▶ Extract to read:

[Start of section]

The Studio as Author: An Introduction to Pixar Week

Among the certainties in the world of film criticism, there’s one that stands above all others.

The Studio as Author: An Introduction to Pixar Week
Photo: Walt Disney Pictures

Among the certainties in the world of film criticism—there will be a series of pieces bemoaning critics’ inability to stop a terrible summer film from becoming a blockbuster; Armond White will often stake out a position in opposition to many of his fellow critics; movies about middle-aged men having their mid-life crises sorted out by women well out of their league will always receive mostly kind notices; etc.—there’s one that stands above all others. Every year, Pixar will release a new film, and every year, it will garner exceedingly kind reviews, often competing to be the best-reviewed wide release of the year on review aggregating sites Rotten Tomatoes and Metacritic. The reviews will contain some variation on the phrase, “Pixar does it again!” and champion the studio’s ability to come up with children’s films that also hold appeal for adults and tackle bigger themes than your usual computer-animated monstrosity. At the end of the year, said critics will often pen a few words about how Pixar can never get any love at the big races at the Oscars, even when their films win big critics prizes (as did WALL-E). And then the topic of Pixar as reliable geniuses, practitioners of a kind of ruddily American innovation, will be put back in the box until it is dragged out all over again the next time a Pixar film is released, to be repeated with much the same series of beats.

[End of section]

▶ Data listing:
[Start of section]

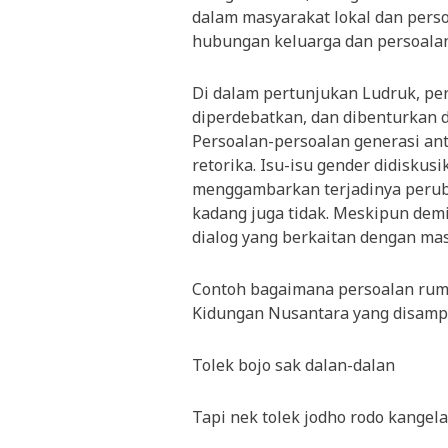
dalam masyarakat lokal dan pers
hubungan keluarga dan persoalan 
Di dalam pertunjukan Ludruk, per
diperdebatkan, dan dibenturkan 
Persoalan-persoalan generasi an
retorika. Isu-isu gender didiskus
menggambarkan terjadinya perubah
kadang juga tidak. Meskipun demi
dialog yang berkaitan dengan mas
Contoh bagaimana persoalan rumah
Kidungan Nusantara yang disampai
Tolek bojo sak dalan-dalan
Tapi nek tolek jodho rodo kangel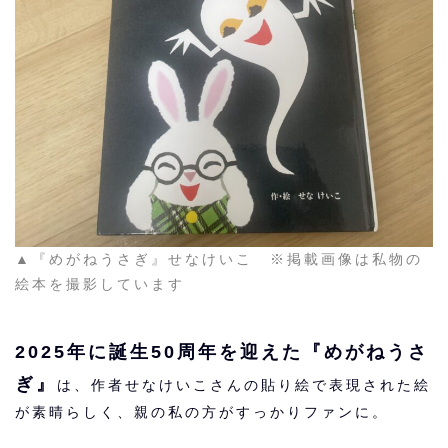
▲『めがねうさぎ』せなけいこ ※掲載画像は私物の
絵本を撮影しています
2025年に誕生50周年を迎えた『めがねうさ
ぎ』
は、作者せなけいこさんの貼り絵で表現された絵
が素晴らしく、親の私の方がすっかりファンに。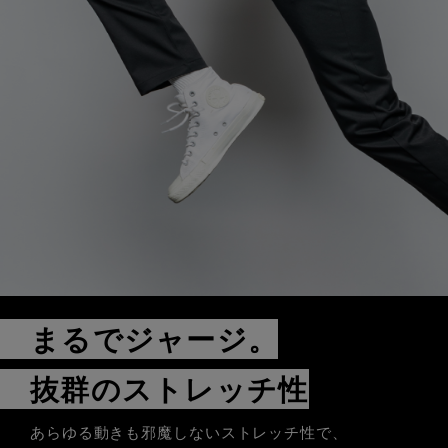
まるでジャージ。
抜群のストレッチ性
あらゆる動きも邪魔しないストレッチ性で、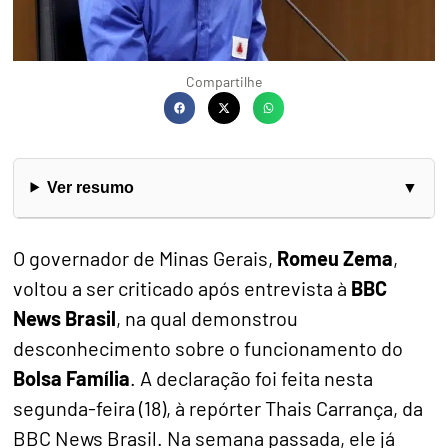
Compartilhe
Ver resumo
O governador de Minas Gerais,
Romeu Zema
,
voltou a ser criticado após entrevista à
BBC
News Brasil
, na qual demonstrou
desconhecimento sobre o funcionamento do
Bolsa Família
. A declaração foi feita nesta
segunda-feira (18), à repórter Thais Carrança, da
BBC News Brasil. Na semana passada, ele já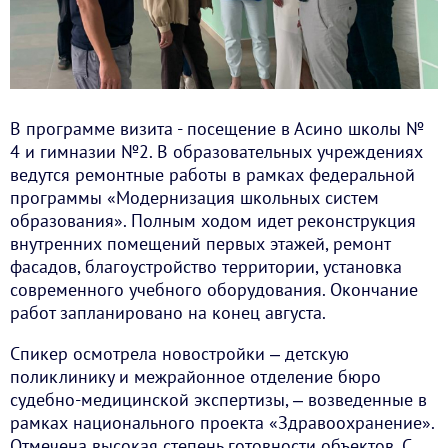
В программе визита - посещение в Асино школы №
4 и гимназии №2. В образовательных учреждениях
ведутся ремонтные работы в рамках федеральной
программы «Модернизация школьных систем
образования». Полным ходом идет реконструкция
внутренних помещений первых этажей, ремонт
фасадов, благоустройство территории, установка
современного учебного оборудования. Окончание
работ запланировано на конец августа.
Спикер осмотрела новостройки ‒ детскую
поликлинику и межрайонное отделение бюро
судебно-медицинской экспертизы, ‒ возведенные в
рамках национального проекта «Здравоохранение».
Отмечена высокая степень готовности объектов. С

[End of section]

▶ Exercises:
1. Answer these questions about the Pixar Week introduction, one line each:
(a) Which two review aggregating sites does it name?
(b) Which Pixar film does it cite as having won big critics prizes?
(c) Which critic does it say often takes a position opposite many of his fellow critics?
2. Continue the Pixar Week introduction from the point where it ends.

▶ Answers per task:
1.
(a) Rotten Tomatoes and Metacritic
(b) WALL-E
(c) Armond White

2.
I would find it hard to disagree that Pixar is the best and most consistent creator of traditional narrative film within the Hollywood system, and, indeed, they’ve produced many of my favorite films of the decade. They have ten films at this point, and all ten of those films have their virtues, with at least five or six of them having such virtues as to be genuinely worthy of far deeper critical discussion than they usually receive. At least one would number among my favorite films of all time (The Incredibles). Even something like Cars, which has its problems when examined as a typical three-act, Hollywood narrative (the mid-section sags), is more interesting from a thematic point of view. What it’s saying is something that’s been stated time and again, but it’s rare for a computer-animated film to express such a weird nostalgia for outdated technologies and things that have gone on before. Pixar’s dedication to the old ways of movie storytelling, to the idea that things used to be better when story went before all else, dammit, provides such a weirdly compatible partner for its cutting-edge technological feats that both halves of the equation strike an odd tone of harmony.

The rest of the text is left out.